Early and late fetal growth restriction share similar maternal hemodynamic and cardiovascular profiles with a different degree of expression. These features are already present at 22 to 24 weeks' gestation and are characterized by a hypodynamic state. The degree of these cardiovascular changes may influence the timing of the manifestation of the disease; a hypovolemic, high resistance, low cardiac output state might be associated with early-onset fetal growth restriction, whereas a milder hypovolemic state seems to favor the development of the disease in the final stages of pregnancy.

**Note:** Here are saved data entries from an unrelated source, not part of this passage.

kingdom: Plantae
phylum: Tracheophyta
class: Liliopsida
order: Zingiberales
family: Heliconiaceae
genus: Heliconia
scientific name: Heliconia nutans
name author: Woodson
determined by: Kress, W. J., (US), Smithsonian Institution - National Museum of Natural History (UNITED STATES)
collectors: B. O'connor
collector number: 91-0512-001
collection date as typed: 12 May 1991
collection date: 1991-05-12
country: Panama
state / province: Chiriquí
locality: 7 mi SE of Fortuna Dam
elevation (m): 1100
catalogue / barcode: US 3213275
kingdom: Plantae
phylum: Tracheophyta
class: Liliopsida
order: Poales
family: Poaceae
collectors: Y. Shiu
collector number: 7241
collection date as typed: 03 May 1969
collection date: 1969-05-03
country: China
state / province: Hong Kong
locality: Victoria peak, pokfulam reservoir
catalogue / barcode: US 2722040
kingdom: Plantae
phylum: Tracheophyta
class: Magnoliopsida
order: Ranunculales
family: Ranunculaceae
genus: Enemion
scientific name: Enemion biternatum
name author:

发生晚期胎儿生长受限的患者的母体心血管状况尚未得到充分描述,然而,母体血流动力学和心脏功能的亚临床损害可能在妊娠前就已存在,并且可能由于与妊娠相关的血流动力学改变而变得明显。
本研究旨在调查血压正常的患者在临床前期(妊娠22 - 24周),早期和晚期胎儿生长受限病例中母体血流动力学和心血管状况是否存在差异。
这是一项对1152名妊娠22至24周的血压正常初产妇进行的前瞻性超声心动图研究。超声心动图评估包括形态学参数(左心室质量指数和相对室壁厚度、左心房容积指数)以及母体左心室收缩和舒张功能(射血分数、左心室整体纵向应变、E/A比值和E/e'比值)。对患者进行随访直至妊娠结束,记录血压正常的早期或晚期胎儿生长受限的发生情况。
在研究队列中,1049例患者无并发症,73例被归类为晚期胎儿生长受限,30例被归类为早期胎儿生长受限。在左心室形态方面,正常妊娠时左心室舒张末期内径(4.84±0.28 cm)大于晚期(4.67±0.26 cm)和早期(4.55±0.26 cm)胎儿生长受限病例(P<0.001),而正常妊娠时左心室收缩末期内径(2.66±0.39 cm)小于晚期(2.83±0.40 cm)和早期(2.82±0.38 cm)胎儿生长受限病例(P<0.001)。早期(0.34±0.05)和晚期(0.35±0.04)胎儿生长受限病例的相对室壁厚度略高于正常妊娠(0.32±0.05)(P<0.05)。在左心室收缩功能方面,妊娠22至24周时,正常妊娠的心输出量(6.58±1.07 L/min)高于晚期(5.40±0.97 L/min)和早期(4.76±1.05 L/min)胎儿生长受限病例(P<0.001),早期发病组的值最低。适于胎龄新生儿的左心室整体纵向应变较低(-21.6%±2.0%),晚期(-20.1%±2.2%)和早期(-18.5%±2.3%)胎儿生长受限病例逐渐升高(P<0.001)。在左心室舒张功能方面,与适于胎龄组(7.24±2.43)和早期胎儿生长受限组(10.76±3.25)相比,晚期胎儿生长受限组的E/e'比值呈中间值(7.90±2.73)(P<0.001)。与适于胎龄组(993±175达因·秒·厘米)和早期胎儿生长受限组(1488±255达因·秒·厘米)相比,晚期胎儿生长受限组的总外周血管阻力也呈中间值(1300±199达因·秒·厘米)(P<0.001)。
早期和晚期胎儿生长受限具有相似的母体血流动力学和心血管状况,但表达程度不同。这些特征在妊娠22至24周时就已存在,其特点是动力不足状态。这些心血管变化的程度可能会影响疾病表现的时间;低血容量、高阻力、低心输出量状态可能与早期发病的胎儿生长受限有关,而较轻的低血容量状态似乎有利于疾病在妊娠后期发展。